Ah, you are in America. Massive cultural differences.
I am aware of cultural differences. They are not as massive as you think they are, and they are especially not as massive when it comes to race as you may fondly imagine.
I found it funny because it seemed like you were doing whatever the race equivalent of mansplaining is.
Well you are in for a little surprise then...
I wouldn’t think twice about hanging the picture. I also live in a multi cultural area, and while I haven’t formally studied race issues, I consider myself reasonably educated about them, mainly becuase I find history interesting and particularly I like to know what happened and why people can’t just get on.

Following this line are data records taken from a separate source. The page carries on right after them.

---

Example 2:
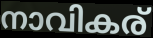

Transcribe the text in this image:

നാവികര്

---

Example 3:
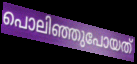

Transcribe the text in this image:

പൊലിഞ്ഞുപോയത്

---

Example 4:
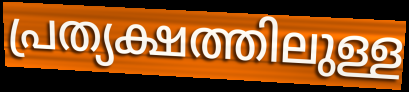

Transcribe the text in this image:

പ്രത്യക്ഷത്തിലുള്ള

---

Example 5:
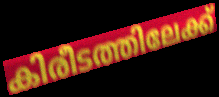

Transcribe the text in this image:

കിരീടത്തിലേക്ക്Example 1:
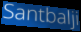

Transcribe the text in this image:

Santbalji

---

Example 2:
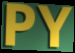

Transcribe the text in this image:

PY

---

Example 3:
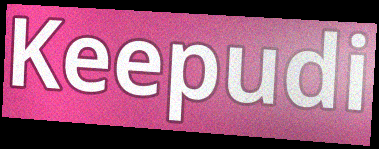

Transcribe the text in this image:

Keepudi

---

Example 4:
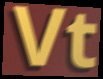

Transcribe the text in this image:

Vt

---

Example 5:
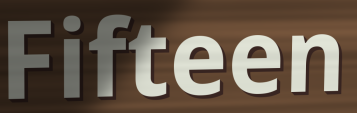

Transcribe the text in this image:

Fifteen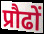
प्रौढोंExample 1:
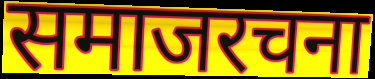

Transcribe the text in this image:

समाजरचना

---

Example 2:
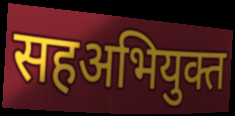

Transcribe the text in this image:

सहअभियुक्त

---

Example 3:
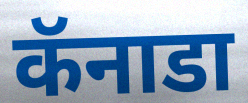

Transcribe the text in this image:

कॅनाडा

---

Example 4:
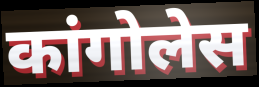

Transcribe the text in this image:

कांगोलेस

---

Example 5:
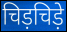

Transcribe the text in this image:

चिड़चिड़ेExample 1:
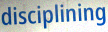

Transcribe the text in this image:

disciplining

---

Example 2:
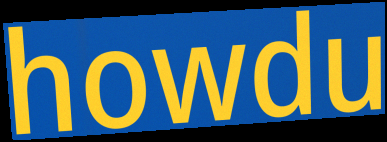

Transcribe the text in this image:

howdu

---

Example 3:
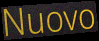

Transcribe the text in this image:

Nuovo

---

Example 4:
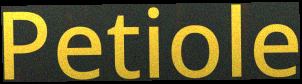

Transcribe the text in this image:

Petiole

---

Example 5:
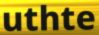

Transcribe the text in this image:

uthteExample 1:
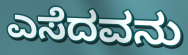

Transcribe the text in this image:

ಎಸೆದವನು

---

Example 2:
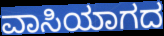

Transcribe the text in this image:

ವಾಸಿಯಾಗದ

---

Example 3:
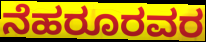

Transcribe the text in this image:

ನೆಹರೂರವರ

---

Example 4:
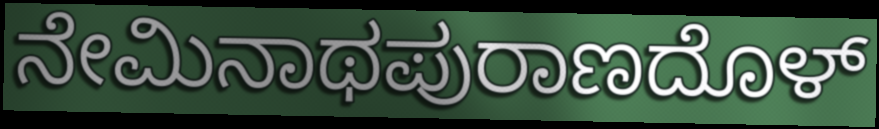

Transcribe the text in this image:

ನೇಮಿನಾಥಪುರಾಣದೊಳ್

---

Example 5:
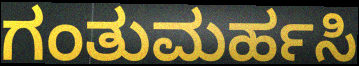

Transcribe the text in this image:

ಗಂತುಮರ್ಹಸಿ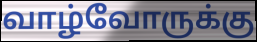
வாழ்வோருக்கு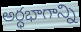
అర్ధభాగాన్ని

So your own personal feelings on what is or isn't racist trump actual study of the very troubling history of race relations, including race portrayals in media and advertising, and finding history 'interesting' is a mark of expertise of some kind? And you would like to know what happened and why people 'can't just get on'?
Mind boggling.
I don’t think it would be easy for Americans to understand the utterly different attitudes to nudity in parts of Europe. Most British people don’t. In the context of the artist being Danish, female and body positivity being her thing I really don’t think there is anything gratuitous about the nudity.

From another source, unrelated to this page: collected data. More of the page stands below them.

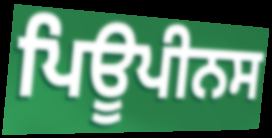
ਪਿਊਪੀਨਸ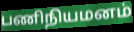
பணிநியமனம்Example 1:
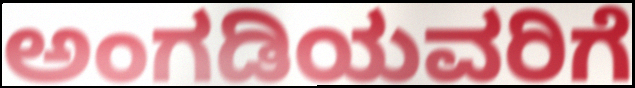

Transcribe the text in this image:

ಅಂಗಡಿಯವರಿಗೆ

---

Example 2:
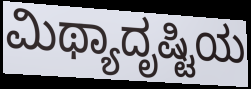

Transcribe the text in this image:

ಮಿಥ್ಯಾದೃಷ್ಟಿಯ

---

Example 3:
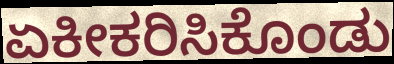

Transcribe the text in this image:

ಏಕೀಕರಿಸಿಕೊಂಡು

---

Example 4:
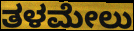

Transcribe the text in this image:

ತಳಮೇಲು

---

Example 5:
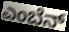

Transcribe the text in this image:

ಎಂಬೆನ್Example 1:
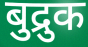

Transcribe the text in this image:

बुद्रुक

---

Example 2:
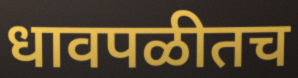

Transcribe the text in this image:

धावपळीतच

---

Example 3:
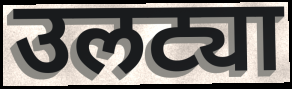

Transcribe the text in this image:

उलट्या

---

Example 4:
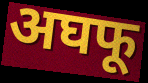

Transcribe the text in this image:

अघफू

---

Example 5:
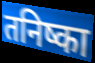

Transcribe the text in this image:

तनिष्का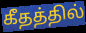
கீதத்தில்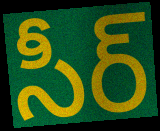
సీర్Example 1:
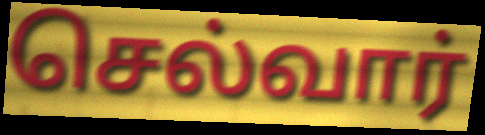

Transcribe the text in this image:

செல்வார்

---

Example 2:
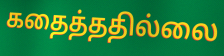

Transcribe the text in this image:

கதைத்ததில்லை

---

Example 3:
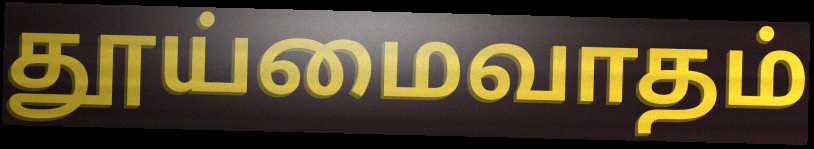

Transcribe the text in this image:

As an Irish person mistaken here for an American, I am enjoying this mansplaining about 'European attitudes to nudity' a lot.
The nakedness while black really is gratuitous. Women don't usually do laundry naked any more than women usually spend time draped over cars while partially naked.
Black women in popular culture are hyper sexualised and portrayed as symbols of sex in ways that many of them find incredibly demeaning. You choose to completely ignore the fact that this naked woman is black, and that is a pity because understanding why this is problematic might give you some clues as to the operation of the power relationship between white and black that makes it so difficult to 'get along'.
As for why she did a picture of a black woman, who knows, maybe it’s one of her yoga students. I really personally feel you are reading too much into this picture. I don’t think any of the black women I know would see this picture as exploitative or in poor taste. I think things are different in America, I wouldn’t say it’s perfect here, but we didn’t have segregation in the same way and maybe that is part of the difference, I think also British people don’t take things quite so seriously as Americans (sorry for generalising!)
'I wouldn't say it's perfect here' is the understatement of the year. There is rampant segregation in the UK. On top of that there is the very rigid class system. The funny side of a depiction of a naked black woman wearing a baby and leaning on a washing machine reading would be completely lost on my lovely former neighbour, an operatic soprano and voice teacher with an Ivy League degree who was often assumed to be her children's nanny when they were out and about (her H is white). This print would elicit a sense of despair in her.
The artist has given a very general description of the impetus behind her art in general, and an explanation of how this particular print came about, but no indication at all of why she thought this particular print would be immune from the context of the portrayal in popular culture of black women, of naked black women, of black women doing domestic chores, of black women doing something traditionally African juxtaposed with an item that is a direct translation of Pear's soap from ads of yore.
FYI:
"Black women in popular culture: jezebel, mammy and sassy sidekick"
The problem with one-note stereotyping, and an assertion that media plays a part in forming our view of life even if we do not think it does.